Although IP filtering is harder to get around than DNS filtering, it is still possible by using proxies.

Proxies

Proxy servers (proxies) are servers dotted around the Internet which allow you to forward requests and receive responses through them. As long as the proxy’s ISP isn’t blocking the content you seek, you will be able to access it. There are many proxy servers out there on the Internet, including ones that have been set up to directly counter the blocks on The Pirate Bay.

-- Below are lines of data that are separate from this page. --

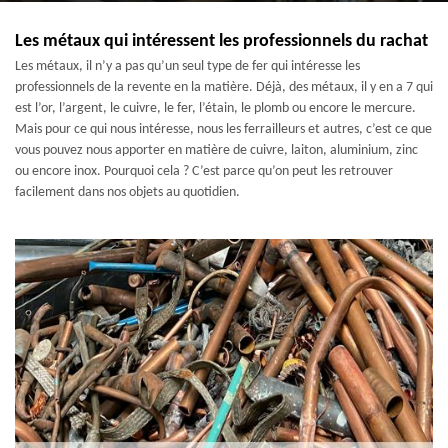
Les métaux qui intéressent les professionnels du rachat
Les métaux, il n’y a pas qu’un seul type de fer qui intéresse les
professionnels de la revente en la matière. Déjà, des métaux, il y en a 7 qui
est l’or, l’argent, le cuivre, le fer, l’étain, le plomb ou encore le mercure.
Mais pour ce qui nous intéresse, nous les ferrailleurs et autres, c’est ce que
vous pouvez nous apporter en matière de cuivre, laiton, aluminium, zinc
ou encore inox. Pourquoi cela ? C’est parce qu’on peut les retrouver
facilement dans nos objets au quotidien.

There are some problems with using proxies though; the main one being that they tend to be much slower than accessing the site normally. However, this is a small price to pay to avoid censorship. The good thing about proxies is that they can be based anywhere, and so blocking access to them becomes almost impossible, as new ones will emerge all the time. The one thing that ISPs can do to counter the use of proxies is to use deep packet scanning.

Deep Packet Scanning

When handling the packets of data that you have either sent or have requested, your ISP typically scans the headers in order to send them on to the correct locations. However, they do have the ability to scan the bodies of the packets as well, and with the right analysis could be able to detect whether the content inside came from The Pirate Bay. Luckily, this technique is easily mitigated by using HTTPS, which means that all data transmitted between yourself and The Pirate Bay (or the proxy) encrypted.

So, if you are using a proxy to gain access to The Pirate Bay, or another blocked website, make sure that the proxy itself supports HTTPS (usually denoted by a padlock or green tick in your address bar). The two proxies I listed above both support it, so they should be fine to use.

Solving Piracy

Don’t get me wrong, I don’t condone piracy, but I also don’t think the solution to it lies with blocking good websites (The Pirate Bay has a lot of legal content, as do other torrenting sites). In my opinion, the main reason people pirate things is because it is easy to do so. People do not mind paying for things, but they want to pay for things on their terms, which is why services like Spotify and Netflix are so popular.

The solution to piracy is for the copyright owners to embrace change, and to start services of their own, which allow their customers to buy a single song rather than the entire album, or a few episodes of their favourite TV show and not the box set. This popular cartoon by The Oatmeal lays the argument out quite neatly.

Update (25/5/2012): The Pirate Bay recently announced a new IP address which they can be reached at: 194.71.107.80.